The Muslim Brotherhood’s ability to garner a massive mob to conduct such pogroms that year indicates that the Nazi ideology fueled and coordinated in part by al-Husseini had had a serious impact.
After the end of WWII, Jew-hatred remained so robust in Egypt that the country became a makeshift safe haven for Nazis. Collaborators like Johann von Leers, a senior S.S. official nicknamed “Hitler’s number one anti-Semite” for his work in Joseph Goebbels’s Propaganda Ministry sought refuge there.

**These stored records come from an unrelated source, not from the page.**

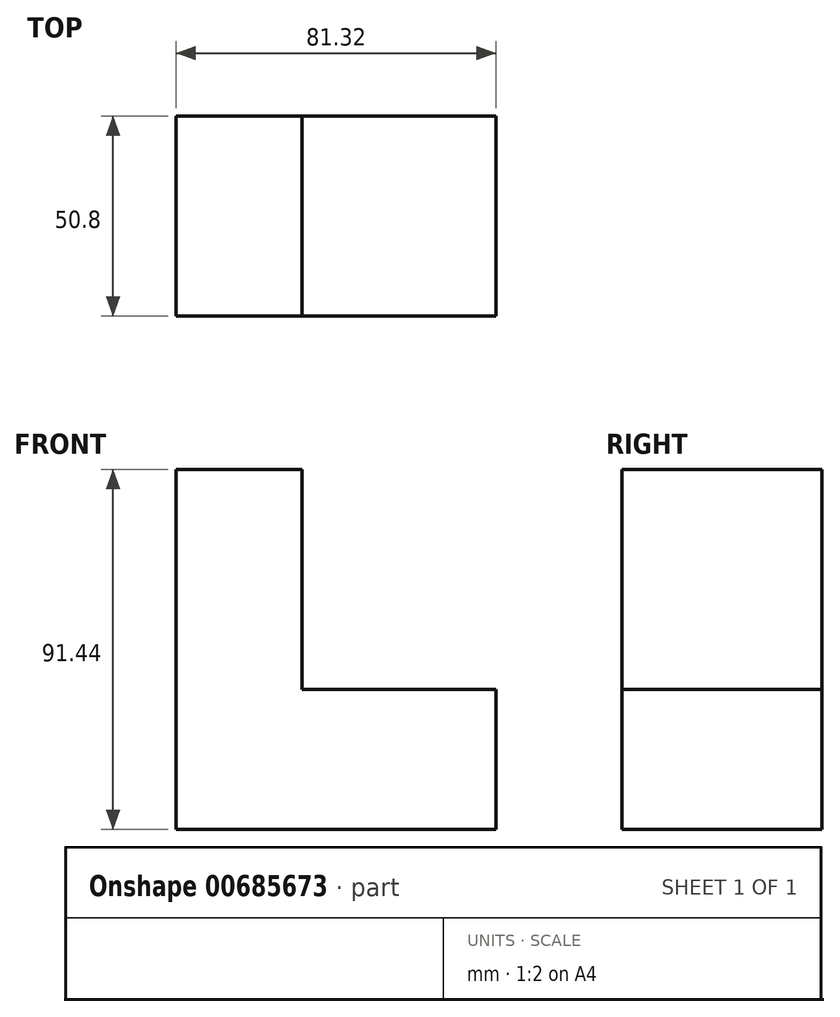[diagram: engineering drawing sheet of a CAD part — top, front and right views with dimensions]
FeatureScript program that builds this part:
annotation { "Feature Type Name" : "Feature", "Feature Type Description" : "" }
export const myFeature = defineFeature(function(context is Context, id is Id, definition is map)
    precondition{}
    {
        {
            var Q0;
            Q0=qCreatedBy(makeId("Front.planeOp"),FACE);
            var sketch = newSketch(context, id + "F0", { "sketchPlane" : qUnion([Q0])});
            skLineSegment(sketch, "E0", {"start": v(0, 0) * mm, "end": v(0, 55.84) * mm});
            skLineSegment(sketch, "E1", {"start": v(0, 55.84) * mm, "end": v(-31.96, 55.84) * mm});
            skLineSegment(sketch, "E2", {"start": v(-31.96, 55.84) * mm, "end": v(-31.96, 0) * mm});
            skLineSegment(sketch, "E3", {"start": v(-31.96, 0) * mm, "end": v(-31.96, -35.6) * mm});
            skLineSegment(sketch, "E4", {"start": v(-31.96, -35.6) * mm, "end": v(49.36, -35.6) * mm});
            skLineSegment(sketch, "E5", {"start": v(49.36, -35.6) * mm, "end": v(49.36, 0) * mm});
            skLineSegment(sketch, "E6", {"start": v(49.36, 0) * mm, "end": v(0, 0) * mm});
            skSolve(sketch);
        }
        {
            var Q0;
            Q0=makeQuery(id+"F0.imprint","IMPRINT",FACE,{"disambiguationData":[TD([[makeQuery(id+"F0.imprint","IMPRINT",EDGE,{"derivedFrom":sQuery(id+"F0.wireOp",EDGE,"E0")}),1.0]])]});
            extrude(context, id + "F1", {"entities" : qUnion([Q0]), "depth" : 50.8 * mm, "offsetDistance" : 25.4 * mm});
        }
    });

In fact, the Mufti himself facilitated Leer’s entry into Egypt, where he would oversee anti-Israel propaganda as head of the Institute for the Study of Zionism. The author of dozens of books and articles published between 1932-1944, Leers was one of the most prolific anti-Semitic writers in Hitler’s Third Reich. According to recently declassified CIA documents, the work that Leers began in Germany and continued in Egypt irrefutably links to the decades of violent Arab-Israeli relations that would dominate the region for years to come.
Some scholars argue that the mufti was more concerned with achieving power or gaining a foreign ally than with exterminating Jews. Whether or not these alternative motivations played a part in his thinking is irrelevant, however. He unquestionably emerged as the leading non-European aide for the Nazis, and played a vital role in recruiting and training the S.S. soldiers whose main ambition was to secure Hitler’s reign by systematically murdering Jews.
Therefore, the marginalizing of his contributions to the Nazi wartime efforts is ludicrous and sets a dangerous precedent. Erasing him from Yad Vashem’s exhibit also minimizes the history of how Nazi ideology was imported into the Muslim and Arab world, where it festers in many corners of that world to this very day.